[ACTION ITEM]:
Copy out all lines in the material below that contain the string "together".

[DATA IN THIS EXERCISE]:
※
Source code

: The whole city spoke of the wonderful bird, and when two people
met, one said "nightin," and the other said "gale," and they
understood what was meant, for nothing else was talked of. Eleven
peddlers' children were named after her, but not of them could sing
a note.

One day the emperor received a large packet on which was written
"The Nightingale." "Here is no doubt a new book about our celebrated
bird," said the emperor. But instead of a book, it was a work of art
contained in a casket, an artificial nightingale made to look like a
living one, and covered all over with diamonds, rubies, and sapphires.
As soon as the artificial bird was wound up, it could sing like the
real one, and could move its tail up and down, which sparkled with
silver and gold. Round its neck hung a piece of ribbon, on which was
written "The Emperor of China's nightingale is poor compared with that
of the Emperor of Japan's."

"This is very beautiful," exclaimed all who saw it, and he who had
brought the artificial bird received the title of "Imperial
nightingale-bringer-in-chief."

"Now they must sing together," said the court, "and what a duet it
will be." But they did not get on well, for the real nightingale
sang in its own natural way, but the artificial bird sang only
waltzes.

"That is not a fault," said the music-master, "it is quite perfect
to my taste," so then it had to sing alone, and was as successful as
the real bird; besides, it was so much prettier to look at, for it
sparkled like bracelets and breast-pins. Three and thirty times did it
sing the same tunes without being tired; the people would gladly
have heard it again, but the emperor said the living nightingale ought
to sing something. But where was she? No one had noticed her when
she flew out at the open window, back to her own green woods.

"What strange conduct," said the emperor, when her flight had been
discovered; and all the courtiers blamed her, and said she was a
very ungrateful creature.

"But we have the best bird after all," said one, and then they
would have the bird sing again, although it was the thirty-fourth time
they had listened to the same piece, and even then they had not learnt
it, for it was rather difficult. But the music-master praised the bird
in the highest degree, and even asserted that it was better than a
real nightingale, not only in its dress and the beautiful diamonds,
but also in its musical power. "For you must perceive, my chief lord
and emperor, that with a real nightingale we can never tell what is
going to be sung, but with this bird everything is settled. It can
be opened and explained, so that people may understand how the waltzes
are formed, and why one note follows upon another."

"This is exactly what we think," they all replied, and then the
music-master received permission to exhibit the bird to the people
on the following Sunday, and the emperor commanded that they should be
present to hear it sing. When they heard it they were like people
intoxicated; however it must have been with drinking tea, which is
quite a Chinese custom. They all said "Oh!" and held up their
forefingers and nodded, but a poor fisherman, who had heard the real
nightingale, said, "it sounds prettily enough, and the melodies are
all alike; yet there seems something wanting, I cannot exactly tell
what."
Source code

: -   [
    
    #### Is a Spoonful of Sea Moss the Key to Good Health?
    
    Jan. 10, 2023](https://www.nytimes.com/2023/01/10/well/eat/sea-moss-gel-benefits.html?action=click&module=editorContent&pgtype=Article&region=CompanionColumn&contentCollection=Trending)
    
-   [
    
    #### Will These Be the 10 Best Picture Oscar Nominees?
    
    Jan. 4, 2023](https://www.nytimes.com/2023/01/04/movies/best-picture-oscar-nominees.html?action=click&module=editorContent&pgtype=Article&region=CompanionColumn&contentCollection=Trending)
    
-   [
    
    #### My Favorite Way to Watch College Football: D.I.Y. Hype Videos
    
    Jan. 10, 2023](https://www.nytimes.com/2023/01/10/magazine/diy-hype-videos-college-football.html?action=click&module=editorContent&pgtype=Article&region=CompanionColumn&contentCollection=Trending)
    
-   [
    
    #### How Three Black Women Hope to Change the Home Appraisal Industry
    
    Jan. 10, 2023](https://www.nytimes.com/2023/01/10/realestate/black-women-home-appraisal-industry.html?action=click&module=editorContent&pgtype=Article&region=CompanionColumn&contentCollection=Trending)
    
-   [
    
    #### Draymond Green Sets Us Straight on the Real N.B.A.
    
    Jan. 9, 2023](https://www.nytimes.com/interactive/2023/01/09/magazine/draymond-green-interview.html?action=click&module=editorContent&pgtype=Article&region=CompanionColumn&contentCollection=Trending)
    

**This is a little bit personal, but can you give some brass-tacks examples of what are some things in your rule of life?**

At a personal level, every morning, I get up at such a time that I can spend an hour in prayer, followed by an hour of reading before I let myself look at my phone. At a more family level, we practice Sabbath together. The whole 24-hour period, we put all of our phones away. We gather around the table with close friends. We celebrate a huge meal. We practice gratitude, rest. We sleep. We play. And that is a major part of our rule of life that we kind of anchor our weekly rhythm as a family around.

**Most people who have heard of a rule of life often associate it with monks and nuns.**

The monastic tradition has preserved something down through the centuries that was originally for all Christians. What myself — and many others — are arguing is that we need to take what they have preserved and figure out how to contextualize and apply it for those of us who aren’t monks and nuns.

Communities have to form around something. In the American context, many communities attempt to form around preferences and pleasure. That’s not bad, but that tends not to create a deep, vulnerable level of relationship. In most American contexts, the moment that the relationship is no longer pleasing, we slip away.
※
[SOLUTION TO THIS PROBLEM]:
"Now they must sing together," said the court, "and what a duet it
At a personal level, every morning, I get up at such a time that I can spend an hour in prayer, followed by an hour of reading before I let myself look at my phone. At a more family level, we practice Sabbath together. The whole 24-hour period, we put all of our phones away. We gather around the table with close friends. We celebrate a huge meal. We practice gratitude, rest. We sleep. We play. And that is a major part of our rule of life that we kind of anchor our weekly rhythm as a family around.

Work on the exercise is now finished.